→ **Série d'exercices**:
[1] Transcrivez fidèlement le passage du résumé allant de "L’arrestation de quelques" jusqu'à "à la paperasse.".
[2] D'après le résumé, quelle fonction Sophie Berling exerce-t-elle ?

→ **Extrait du document**:
Le commandant Priam Monet, un ex de la Crim’ et des Stups, arrive par le train dans la petite ville de Thyanne vers la frontière italienne. Il est missionné, en tant qu’inspecteur de l’IGPN, pour évaluer le poste de la Police aux frontières. Il est accueilli par la sous-brigadière Claire Mougel. Ses premiers contacts avec les membres du poste et son environnement montagnard lui déplaisent particulièrement. Mais, il est d’un naturel très hargneux, détestant presque tout. Son aspect physique, il est très grand mais surtout très gros, ne lui facilite pas la vie.
L’arrestation de quelques migrants le sort de la paperasse qu’il brasse pour l’évaluation. Mais quand un vieil homme découvre un cadavre dans son coin de morilles, il suit Claire sur les lieux. Sur place, ils rencontrent Sophie Berling, substitut du procureur, qui décide de lui confier l’enquête compte tenu de son passé et du fait que les enquêteurs patentés sont à une heure et demie du site. Priam accepte avec empressement pour échapper momentanément à la paperasse.

Enregistrements d'un jeu de données:

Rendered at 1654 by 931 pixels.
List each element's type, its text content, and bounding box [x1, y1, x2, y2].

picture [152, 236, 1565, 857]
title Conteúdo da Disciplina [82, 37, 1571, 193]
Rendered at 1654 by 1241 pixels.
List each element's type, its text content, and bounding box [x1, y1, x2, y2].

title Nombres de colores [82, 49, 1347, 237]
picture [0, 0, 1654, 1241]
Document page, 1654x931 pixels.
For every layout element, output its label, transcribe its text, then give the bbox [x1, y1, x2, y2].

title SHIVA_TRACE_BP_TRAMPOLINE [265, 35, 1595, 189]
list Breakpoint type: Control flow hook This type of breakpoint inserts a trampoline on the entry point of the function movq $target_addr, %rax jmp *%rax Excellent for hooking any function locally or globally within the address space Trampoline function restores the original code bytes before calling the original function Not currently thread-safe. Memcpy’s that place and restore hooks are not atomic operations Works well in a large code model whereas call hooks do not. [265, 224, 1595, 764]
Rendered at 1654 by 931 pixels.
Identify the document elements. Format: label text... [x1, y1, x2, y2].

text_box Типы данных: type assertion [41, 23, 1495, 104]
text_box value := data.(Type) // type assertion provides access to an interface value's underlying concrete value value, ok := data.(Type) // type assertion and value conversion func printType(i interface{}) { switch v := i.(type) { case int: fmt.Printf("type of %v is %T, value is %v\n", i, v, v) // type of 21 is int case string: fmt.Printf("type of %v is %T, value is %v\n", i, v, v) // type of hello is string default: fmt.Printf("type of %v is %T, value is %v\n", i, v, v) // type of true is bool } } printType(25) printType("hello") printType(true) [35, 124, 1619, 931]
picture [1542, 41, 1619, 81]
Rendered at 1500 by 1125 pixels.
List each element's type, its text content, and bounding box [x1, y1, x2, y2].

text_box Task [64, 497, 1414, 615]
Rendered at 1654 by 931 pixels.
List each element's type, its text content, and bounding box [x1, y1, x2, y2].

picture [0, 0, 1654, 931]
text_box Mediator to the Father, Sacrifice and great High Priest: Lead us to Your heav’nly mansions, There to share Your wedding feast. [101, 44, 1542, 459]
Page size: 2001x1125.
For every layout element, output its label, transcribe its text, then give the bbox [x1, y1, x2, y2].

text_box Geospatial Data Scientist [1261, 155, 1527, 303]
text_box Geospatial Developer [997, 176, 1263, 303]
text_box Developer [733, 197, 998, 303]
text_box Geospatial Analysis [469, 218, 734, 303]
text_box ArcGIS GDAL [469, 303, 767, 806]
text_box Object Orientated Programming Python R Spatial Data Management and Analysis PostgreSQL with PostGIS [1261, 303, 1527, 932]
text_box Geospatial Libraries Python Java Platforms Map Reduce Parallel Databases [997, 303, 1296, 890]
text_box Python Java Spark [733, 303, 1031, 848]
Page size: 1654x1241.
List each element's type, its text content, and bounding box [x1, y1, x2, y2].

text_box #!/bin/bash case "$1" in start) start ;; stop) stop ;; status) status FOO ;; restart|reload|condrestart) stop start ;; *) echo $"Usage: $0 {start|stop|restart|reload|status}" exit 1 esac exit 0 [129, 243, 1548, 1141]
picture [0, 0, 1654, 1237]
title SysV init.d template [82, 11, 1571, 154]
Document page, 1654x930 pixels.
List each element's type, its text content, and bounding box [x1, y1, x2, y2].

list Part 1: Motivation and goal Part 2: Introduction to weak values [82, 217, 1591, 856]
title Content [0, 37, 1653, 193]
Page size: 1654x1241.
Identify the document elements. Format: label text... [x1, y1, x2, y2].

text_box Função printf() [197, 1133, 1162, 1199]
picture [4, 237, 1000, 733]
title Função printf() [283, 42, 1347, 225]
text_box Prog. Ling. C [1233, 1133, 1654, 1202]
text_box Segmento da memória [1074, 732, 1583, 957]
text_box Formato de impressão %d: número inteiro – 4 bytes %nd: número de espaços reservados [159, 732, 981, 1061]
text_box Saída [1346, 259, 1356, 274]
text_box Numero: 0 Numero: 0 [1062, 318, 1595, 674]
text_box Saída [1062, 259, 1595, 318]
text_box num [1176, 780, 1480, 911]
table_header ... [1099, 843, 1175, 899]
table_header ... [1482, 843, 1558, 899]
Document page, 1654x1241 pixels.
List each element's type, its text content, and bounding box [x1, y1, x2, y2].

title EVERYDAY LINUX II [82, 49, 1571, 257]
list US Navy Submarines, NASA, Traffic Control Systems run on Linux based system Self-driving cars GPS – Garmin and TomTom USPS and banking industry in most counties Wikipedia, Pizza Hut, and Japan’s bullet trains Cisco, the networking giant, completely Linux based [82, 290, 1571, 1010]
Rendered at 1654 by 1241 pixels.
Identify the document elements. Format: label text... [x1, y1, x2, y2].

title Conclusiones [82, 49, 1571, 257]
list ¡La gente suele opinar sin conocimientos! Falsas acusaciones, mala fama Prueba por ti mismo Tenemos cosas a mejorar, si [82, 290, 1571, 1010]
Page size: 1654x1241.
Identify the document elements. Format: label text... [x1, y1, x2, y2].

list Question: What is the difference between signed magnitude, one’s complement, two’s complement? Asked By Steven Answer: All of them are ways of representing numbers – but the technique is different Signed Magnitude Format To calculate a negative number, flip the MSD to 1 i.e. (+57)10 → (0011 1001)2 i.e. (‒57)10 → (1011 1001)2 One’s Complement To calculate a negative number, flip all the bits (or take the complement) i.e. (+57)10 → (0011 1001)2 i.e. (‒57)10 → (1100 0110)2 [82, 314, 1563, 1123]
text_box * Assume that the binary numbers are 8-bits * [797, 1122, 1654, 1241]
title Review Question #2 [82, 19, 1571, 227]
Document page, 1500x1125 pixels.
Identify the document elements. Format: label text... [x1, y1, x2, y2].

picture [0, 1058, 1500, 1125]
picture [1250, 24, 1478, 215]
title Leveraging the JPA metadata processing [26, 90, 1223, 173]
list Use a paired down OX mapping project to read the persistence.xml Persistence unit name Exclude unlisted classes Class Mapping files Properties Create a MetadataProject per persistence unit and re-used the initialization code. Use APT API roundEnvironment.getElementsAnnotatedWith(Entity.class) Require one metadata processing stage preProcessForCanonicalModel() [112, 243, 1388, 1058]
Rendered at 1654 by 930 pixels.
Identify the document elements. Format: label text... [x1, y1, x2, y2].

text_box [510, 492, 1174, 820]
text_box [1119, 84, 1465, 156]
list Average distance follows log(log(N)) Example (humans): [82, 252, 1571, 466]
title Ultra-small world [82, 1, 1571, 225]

→ **Réponses par tâche**:
[1]
L’arrestation de quelques migrants le sort de la paperasse qu’il brasse pour l’évaluation. Mais quand un vieil homme découvre un cadavre dans son coin de morilles, il suit Claire sur les lieux. Sur place, ils rencontrent Sophie Berling, substitut du procureur, qui décide de lui confier l’enquête compte tenu de son passé et du fait que les enquêteurs patentés sont à une heure et demie du site. Priam accepte avec empressement pour échapper momentanément à la paperasse.

[2] Elle est substitut du procureur.